06:22D'où vient Boa ? » Eh bien, un jour, enfin plutôt une nuit, j'ai fait un rêve. J'ai rêvé d'une femme
06:32aux cheveux bleus avec un petit chien blanc. J'ai vraiment fait ce rêve. Je ne vous le raconte pas
06:36ici parce que vous le retrouverez dans le livre. Mais cette femme, femme puissante, m'a vraiment
06:42intriguée et j'ai décidé de partir à sa rencontre. Quelques mois plus tard, c'est dans une voiture,
06:49sur une route complètement déserte de la Drôme, qu'est née Léo, la deuxième protagoniste,
06:53celle qui a vraiment furieusement envie de nager. Et à partir de là, j'ai laissé les deux femmes
06:59dialoguer en moi. Et puis, elles sont venues, hop, toutes seules dans ce récit. Et de quoi parlent
07:05Boa et Léo finalement ? En fait, elles parlent de leur lutte et de leur façon de lutter, sans
07:12aucune hiérarchie entre elles. Et c'est ça en fait, je crois. C'est qu'il n'y a pas de hiérarchie dans
07:17les luttes. Toutes les luttes se valent et toutes les luttes se respectent. Et mieux encore,
07:23elles sont complémentaires. Et c'est ça qui se dit dans le dialogue entre Boa et Léo. Je vous
07:29dis ça aussi parce qu'en fait, la semaine dernière, j'ai discuté avec ma meilleure amie, qui est une
07:34militante féministe et qui est complètement déprimée. Elle me racontait que, notamment dans
07:43la communauté LGBTQI+, en ce moment, ça se tirait dans les pattes, ça tirait à boulet rouge. C'était
07:49vraiment la foire d'empoigne. Et que les règlements de comptes sur les réseaux sociaux s'enchaînaient
07:55à tout rompre.
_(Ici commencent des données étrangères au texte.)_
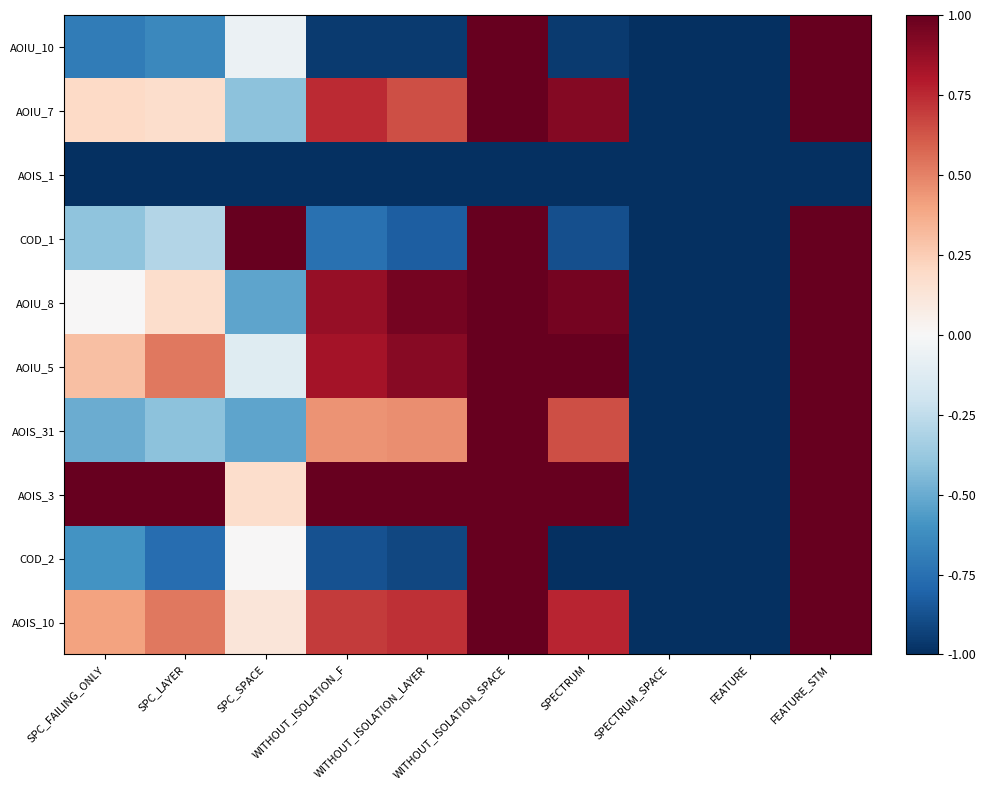

Reading right to left, extract all data points from this chart.

AOIU_10: FEATURE_STM=1.0	FEATURE=-1.0	SPECTRUM_SPACE=-1.0	SPECTRUM=-1.0	WITHOUT_ISOLATION_SPACE=1.0	WITHOUT_ISOLATION_LAYER=-1.0	WITHOUT_ISOLATION_F=-1.0	SPC_SPACE=-0.1	SPC_LAYER=-0.6	SPC_FAILING_ONLY=-0.7
AOIU_7: FEATURE_STM=1.0	FEATURE=-1.0	SPECTRUM_SPACE=-1.0	SPECTRUM=0.9	WITHOUT_ISOLATION_SPACE=1.0	WITHOUT_ISOLATION_LAYER=0.6	WITHOUT_ISOLATION_F=0.7	SPC_SPACE=-0.4	SPC_LAYER=0.2	SPC_FAILING_ONLY=0.2
AOIS_1: FEATURE_STM=-1.0	FEATURE=-1.0	SPECTRUM_SPACE=-1.0	SPECTRUM=-1.0	WITHOUT_ISOLATION_SPACE=-1.0	WITHOUT_ISOLATION_LAYER=-1.0	WITHOUT_ISOLATION_F=-1.0	SPC_SPACE=-1.0	SPC_LAYER=-1.0	SPC_FAILING_ONLY=-1.0
COD_1: FEATURE_STM=1.0	FEATURE=-1.0	SPECTRUM_SPACE=-1.0	SPECTRUM=-0.9	WITHOUT_ISOLATION_SPACE=1.0	WITHOUT_ISOLATION_LAYER=-0.8	WITHOUT_ISOLATION_F=-0.7	SPC_SPACE=1.0	SPC_LAYER=-0.3	SPC_FAILING_ONLY=-0.4
AOIU_8: FEATURE_STM=1.0	FEATURE=-1.0	SPECTRUM_SPACE=-1.0	SPECTRUM=1.0	WITHOUT_ISOLATION_SPACE=1.0	WITHOUT_ISOLATION_LAYER=1.0	WITHOUT_ISOLATION_F=0.9	SPC_SPACE=-0.5	SPC_LAYER=0.2	SPC_FAILING_ONLY=0.0
AOIU_5: FEATURE_STM=1.0	FEATURE=-1.0	SPECTRUM_SPACE=-1.0	SPECTRUM=1.0	WITHOUT_ISOLATION_SPACE=1.0	WITHOUT_ISOLATION_LAYER=0.9	WITHOUT_ISOLATION_F=0.8	SPC_SPACE=-0.1	SPC_LAYER=0.5	SPC_FAILING_ONLY=0.3
AOIS_31: FEATURE_STM=1.0	FEATURE=-1.0	SPECTRUM_SPACE=-1.0	SPECTRUM=0.6	WITHOUT_ISOLATION_SPACE=1.0	WITHOUT_ISOLATION_LAYER=0.5	WITHOUT_ISOLATION_F=0.4	SPC_SPACE=-0.5	SPC_LAYER=-0.4	SPC_FAILING_ONLY=-0.5
AOIS_3: FEATURE_STM=1.0	FEATURE=-1.0	SPECTRUM_SPACE=-1.0	SPECTRUM=1.0	WITHOUT_ISOLATION_SPACE=1.0	WITHOUT_ISOLATION_LAYER=1.0	WITHOUT_ISOLATION_F=1.0	SPC_SPACE=0.2	SPC_LAYER=1.0	SPC_FAILING_ONLY=1.0
COD_2: FEATURE_STM=1.0	FEATURE=-1.0	SPECTRUM_SPACE=-1.0	SPECTRUM=-1.0	WITHOUT_ISOLATION_SPACE=1.0	WITHOUT_ISOLATION_LAYER=-0.9	WITHOUT_ISOLATION_F=-0.9	SPC_SPACE=0.0	SPC_LAYER=-0.8	SPC_FAILING_ONLY=-0.6
AOIS_10: FEATURE_STM=1.0	FEATURE=-1.0	SPECTRUM_SPACE=-1.0	SPECTRUM=0.8	WITHOUT_ISOLATION_SPACE=1.0	WITHOUT_ISOLATION_LAYER=0.7	WITHOUT_ISOLATION_F=0.7	SPC_SPACE=0.1	SPC_LAYER=0.5	SPC_FAILING_ONLY=0.4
Et je l'écoutais et je comprends vraiment, ça déprime, ça démotivation même. Et
08:02en l'écoutant, je me suis dit, peut-être qu'on est à ce moment-là, on est au bord de la rupture en
08:07fait. Et d'ailleurs, à mon sens, l'élection de Trump, alors que ma mère m'a apprise aussi. Merci
08:15maman, je te remercie. Je pense que cette élection dit beaucoup du moment qu'on est en train de vivre
08:22là. Et je crois qu'il faut s'attendre, et là je vais plomber le moral comme ma mère, à une vague
08:28de fascisme, à une sorte de vague qui va nous déferler dessus. Et face à cette vague, la narration
08:35forte devient plus que jamais une technique de lutte. Alors ça, ce ne sont pas mes mots, je les
08:40ai empruntés à Alain Damasio, qu'il a écrit dans son livre La vallée du silicium. Et Alain considère
08:46que face à des hommes comme Elon Musk ou Bill Gates par exemple, qu'il appelle des mythocrates,
08:54c'est-à-dire des hommes qui vont imposer le mythe, qui vont imposer la légende, qui vont imposer leur
08:59histoire. Face à ces hommes, ces mythocrates, on peut essayer de trouver des mythopoètes, c'est-à-dire
09:06celles et ceux qui vont mettre des mythes dans les interstices du béton effondriste. C'est joli,
09:13c'est d'Alain Damasio. Et quand j'ai lu ce livre cet été, ça a vraiment fait résonance en moi,
09:19parce que pour lui, la mythopoésie, c'était vraiment une façon, enfin c'était un avenir
09:25politique. Il l'avançait comme un avenir politique. Et je crois, je suis même sûre,
09:30que Boas, que le livre, est exactement à cet endroit-là. Merci.